On June 22, President Donald Trump announced the delay of nationwide Immigration and Customs Enforcement (ICE) raids to deport undocumented immigrants for two weeks. During this period, Democrats will consider accepting changes they have long opposed in the asylum law.
“At the request of Democrats, I have delayed the Illegal Immigration Removal Process (Deportation) for two weeks to see if the Democrats and Republicans can get together and work out a solution to the Asylum and Loophole problems at the Southern Border,” Trump said in a tweet. “If not, Deportations start!”
At the request of Democrats, I have delayed the Illegal Immigration Removal Process (Deportation) for two weeks to see if the Democrats and Republicans can get together and work out a solution to the Asylum and Loophole problems at the Southern Border. If not, Deportations start!
— Donald J. Trump (@realDonaldTrump) June 22, 2019
The operations are targeting 2,000 individuals in 10 major cities. This includes Atlanta, Baltimore, Chicago, Denver, Houston, Los Angeles, Miami, New Orleans, New York, and San Francisco, CNN reported.
Unfortunately, CMS estimates show that undocumented Asian immigrants are concentrated in states with these cities, such as California (463,310), New York (166,806), Texas (148,612), Illinois (71,403), and Florida (58,184). Asians in New York City, in particular, have already been targeted disproportionately, according to Jo-Ann Yoo, executive director of the Asian American Federation (AAF).
“The immigration enforcement is not just about the Southern Border but also about the deep impact it’s having on Asian communities,” Yoo told HuffPost. “We know the faces and stories of those who live under deportation orders, many who are working through the legal system to seek recourse from being separated from their families.”
AAF Director of Research and Policy Howard Shih also told the outlet that Chinese immigrants are specifically targeted, partly because of the high asylum claims among the group. Trump is cracking down on both legal and illegal immigration. “This leaves those who fail to win asylum vulnerable to deportation,” he said.

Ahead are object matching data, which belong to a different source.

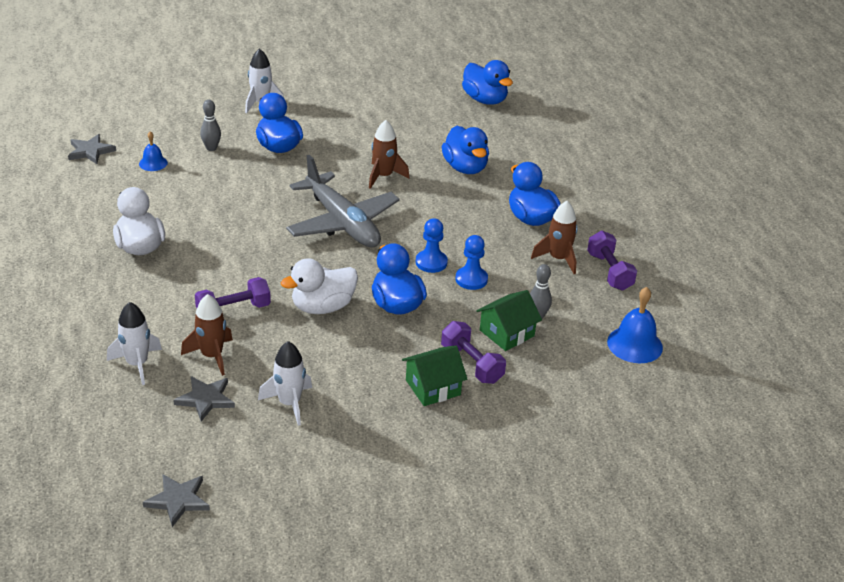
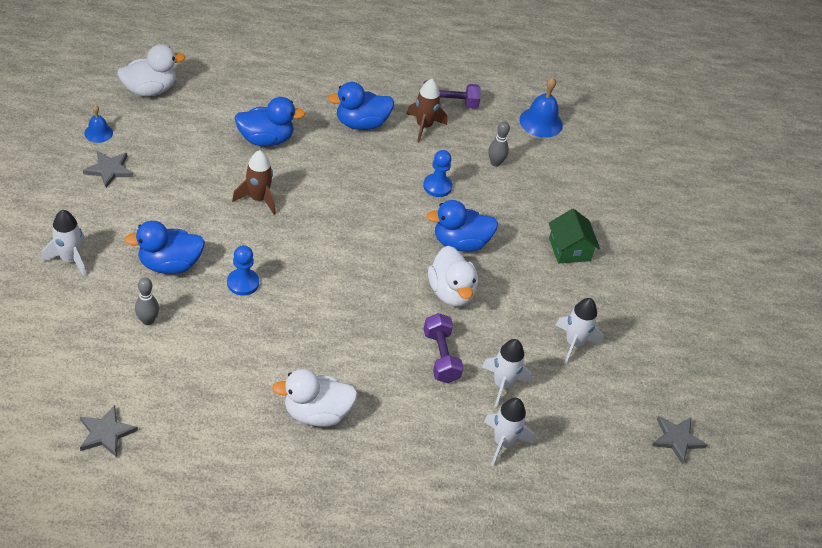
camera: 80 degrees left, 10 degrees up
(153, 163) = (157, 377): blue bell -> blue bell (98, 133)
(205, 399) = (559, 399): grey star -> grey star (109, 170)
(212, 356) = (502, 384): brown rocket -> white rocket
(342, 223) = (326, 248): grey plane -> none
(431, 262) = (406, 204): blue pawn -> blue pawn (243, 283)
(471, 364) = (546, 219): purple dumbbell -> none
(485, 100) = (150, 90): blue duck -> white duck
(507, 333) = (512, 187): green house -> none

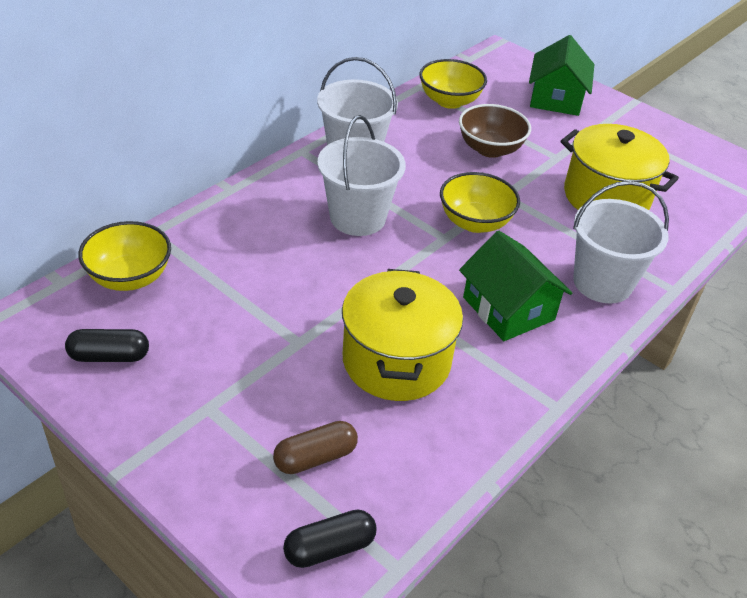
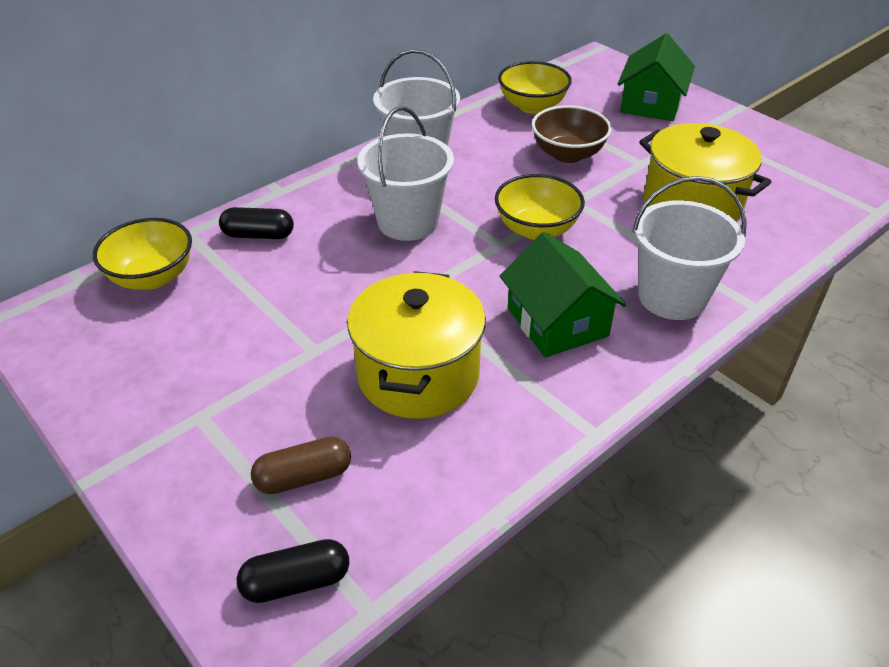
camera: 10 degrees right, 0 degrees up
(109, 356) = (109, 357): black capsule -> black capsule (258, 235)

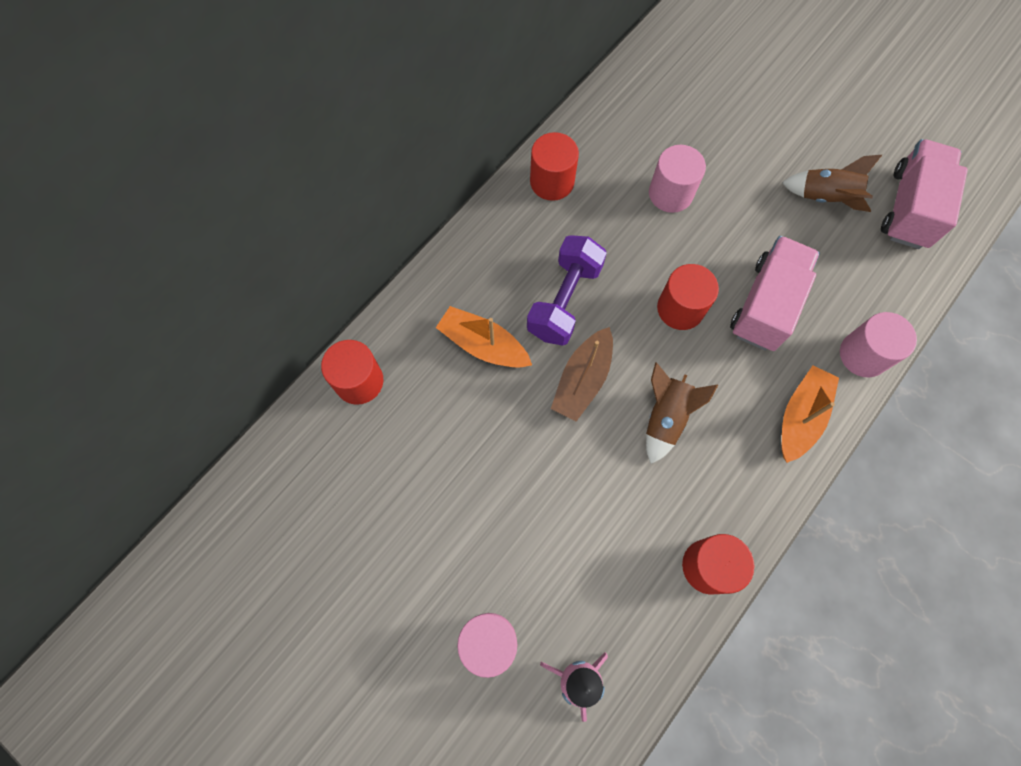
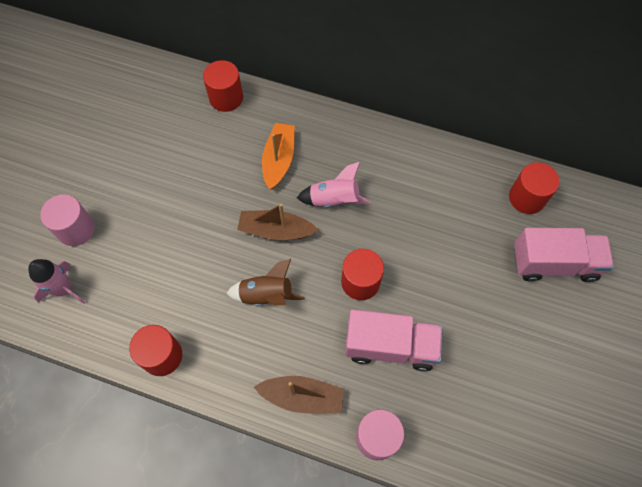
camera: 70 degrees right, 5 degrees down
(552, 182) = (429, 162): red cylinder -> red cylinder (527, 198)
(564, 300) = (334, 200): purple dumbbell -> pink rocket
(670, 193) = (459, 247): pink cylinder -> none
(800, 417) = (302, 397): orange boat -> brown boat
(825, 197) = (516, 372): brown rocket -> none
(909, 208) = (542, 451): pink truck -> pink truck (554, 263)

🚨 WE HAVE TO PROTECT IMMIGRANTS!! 🚨 SHARE widely, our community needs to know what are our rights. #HereToStay
Translated in 11 languages: English, Chinese, Spanish, Portuguese, Arabic, Farsi, Hindi, Korean, Marathi, Vietnamese, and Tagalog. pic.twitter.com/dwnej1gu9H
— United We Dream (@UNITEDWEDREAM) June 21, 2019
The recent series of deportations of Cambodian refugees has also become a source of insecurity in the Asian community, even for legal residents. In fiscal year 2018, 110 Cambodian refugees with permanent resident status were sent back, both for serious and petty offenses.
“Even among the legal Asian immigrant population, anxiety levels are going up,” Karthick Ramakrishnan, chair of California’s Commission on Asian and Pacific Islander American Affairs (APIA), told Public Radio International last month. “You have policies that are targeting even legal permanent residents now.”